Content starts

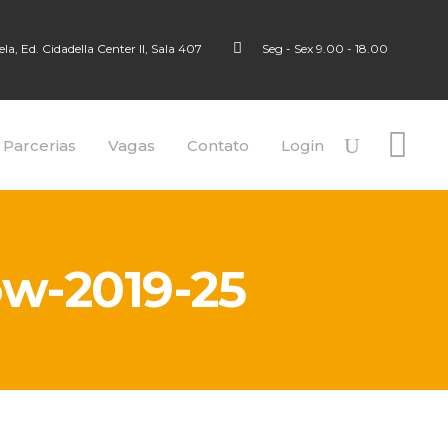
a, Ed. Cidadella Center II, Sala 407
Seg - Sex 9.00 - 18.00
 Parcerias
Vagas
Contato
Login
w-2019-25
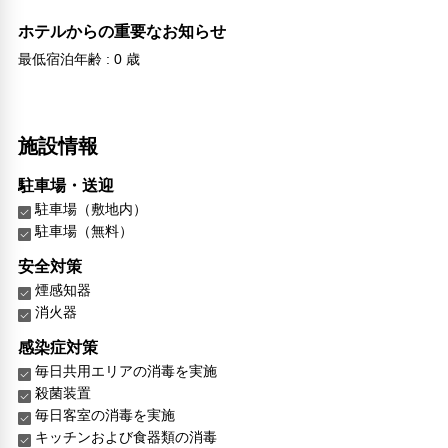
ホテルからの重要なお知らせ
最低宿泊年齢 : 0 歳
施設情報
駐車場・送迎
駐車場（敷地内）
駐車場（無料）
安全対策
煙感知器
消火器
感染症対策
毎日共用エリアの消毒を実施
殺菌装置
毎日客室の消毒を実施
キッチンおよび食器類の消毒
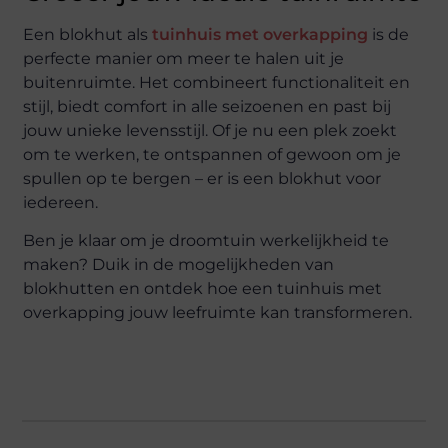
Een blokhut als
tuinhuis met overkapping
is de
perfecte manier om meer te halen uit je
buitenruimte. Het combineert functionaliteit en
stijl, biedt comfort in alle seizoenen en past bij
jouw unieke levensstijl. Of je nu een plek zoekt
om te werken, te ontspannen of gewoon om je
spullen op te bergen – er is een blokhut voor
iedereen.
Ben je klaar om je droomtuin werkelijkheid te
maken? Duik in de mogelijkheden van
blokhutten en ontdek hoe een tuinhuis met
overkapping jouw leefruimte kan transformeren.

Content ends

Reproduce every line of text read from the items above, leaving out the pictures.

### ANSWER AREA
a, Ed. Cidadella Center II, Sala 407
Seg - Sex 9.00 - 18.00
 Parcerias
Vagas
Contato
Login
w-2019-25
ホテルからの重要なお知らせ
最低宿泊年齢 : 0 歳
施設情報
駐車場・送迎
駐車場（敷地内）
駐車場（無料）
安全対策
煙感知器
消火器
感染症対策
毎日共用エリアの消毒を実施
殺菌装置
毎日客室の消毒を実施
キッチンおよび食器類の消毒
Een blokhut als
tuinhuis met overkapping
is de
perfecte manier om meer te halen uit je
buitenruimte. Het combineert functionaliteit en
stijl, biedt comfort in alle seizoenen en past bij
jouw unieke levensstijl. Of je nu een plek zoekt
om te werken, te ontspannen of gewoon om je
spullen op te bergen – er is een blokhut voor
iedereen.
Ben je klaar om je droomtuin werkelijkheid te
maken? Duik in de mogelijkheden van
blokhutten en ontdek hoe een tuinhuis met
overkapping jouw leefruimte kan transformeren.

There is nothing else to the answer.